ABOUT THIS TASK ->
Repeat all of the data below word for word, keeping no images.

COLLECTED MATERIAL ->

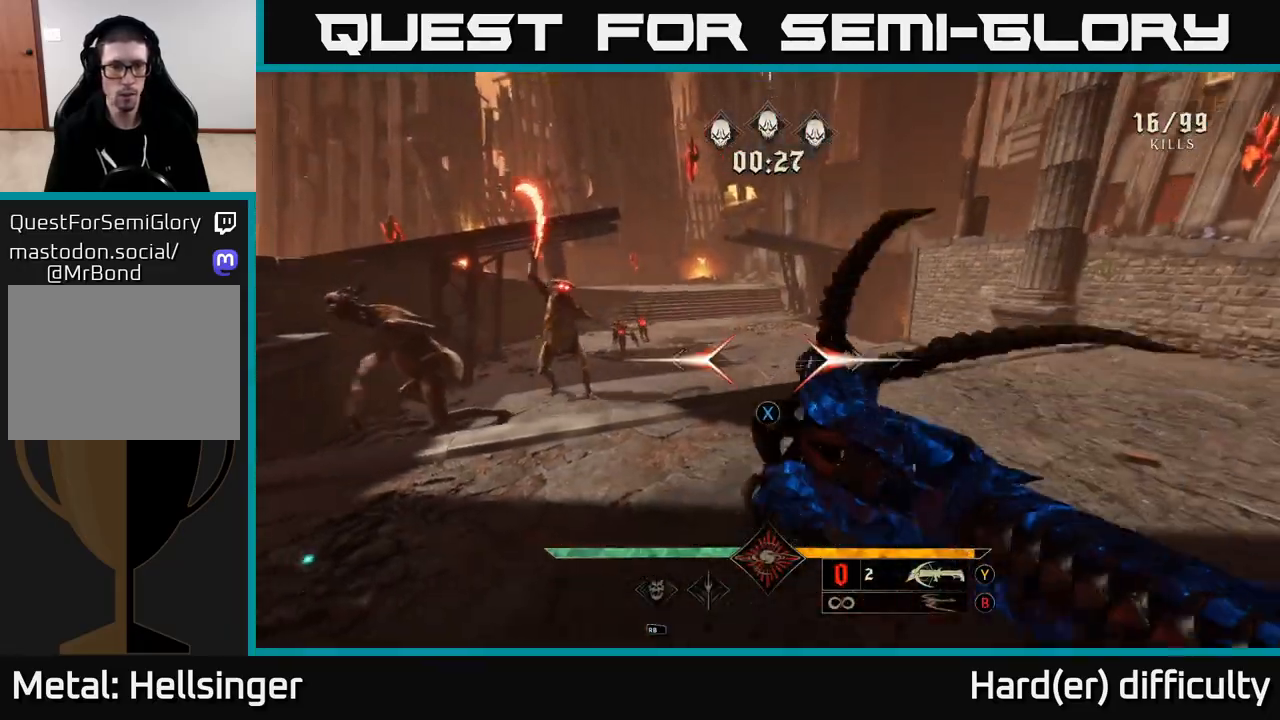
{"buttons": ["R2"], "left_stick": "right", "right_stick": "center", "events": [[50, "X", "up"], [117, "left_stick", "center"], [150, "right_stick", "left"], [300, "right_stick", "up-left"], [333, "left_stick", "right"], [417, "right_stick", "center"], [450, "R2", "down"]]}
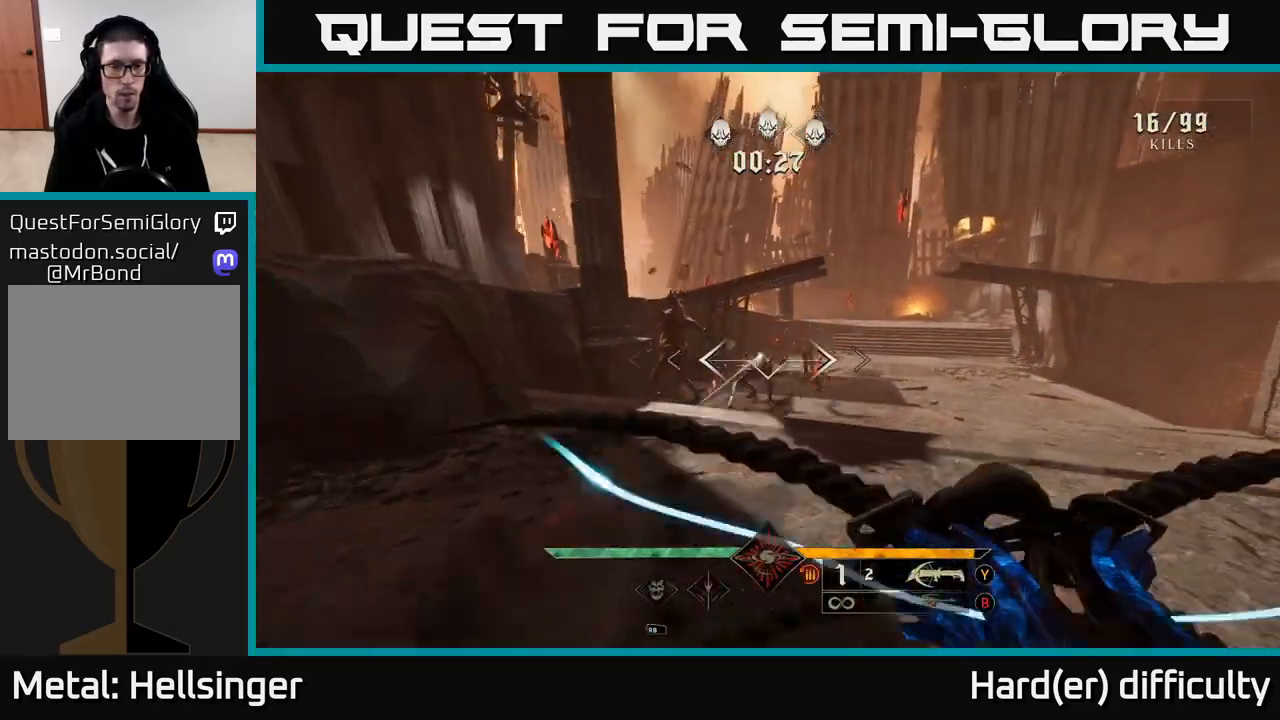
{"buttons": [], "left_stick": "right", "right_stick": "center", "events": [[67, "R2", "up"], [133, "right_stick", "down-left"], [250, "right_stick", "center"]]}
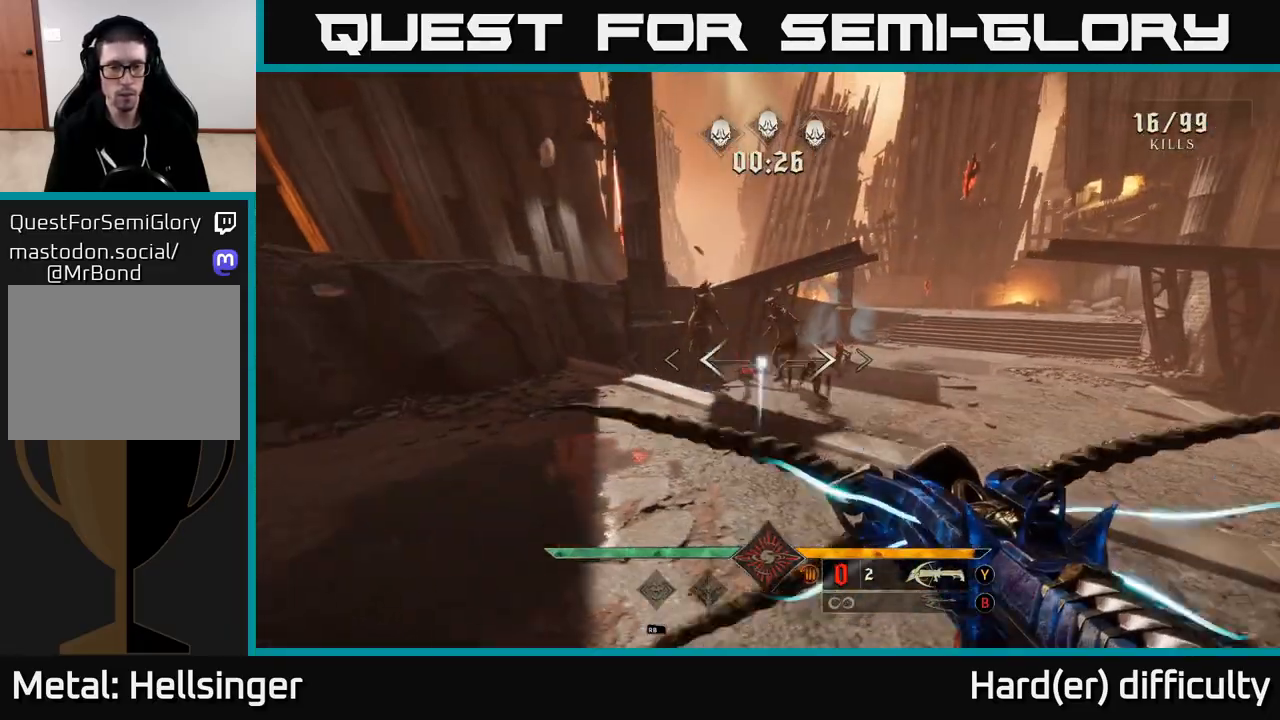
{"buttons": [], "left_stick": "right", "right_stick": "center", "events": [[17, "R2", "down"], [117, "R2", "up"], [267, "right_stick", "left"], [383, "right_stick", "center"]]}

WRITTEN SOLUTION ->
{"buttons": ["R2"], "left_stick": "right", "right_stick": "center", "events": [[50, "X", "up"], [117, "left_stick", "center"], [150, "right_stick", "left"], [300, "right_stick", "up-left"], [333, "left_stick", "right"], [417, "right_stick", "center"], [450, "R2", "down"]]}
{"buttons": [], "left_stick": "right", "right_stick": "center", "events": [[67, "R2", "up"], [133, "right_stick", "down-left"], [250, "right_stick", "center"]]}
{"buttons": [], "left_stick": "right", "right_stick": "center", "events": [[17, "R2", "down"], [117, "R2", "up"], [267, "right_stick", "left"], [383, "right_stick", "center"]]}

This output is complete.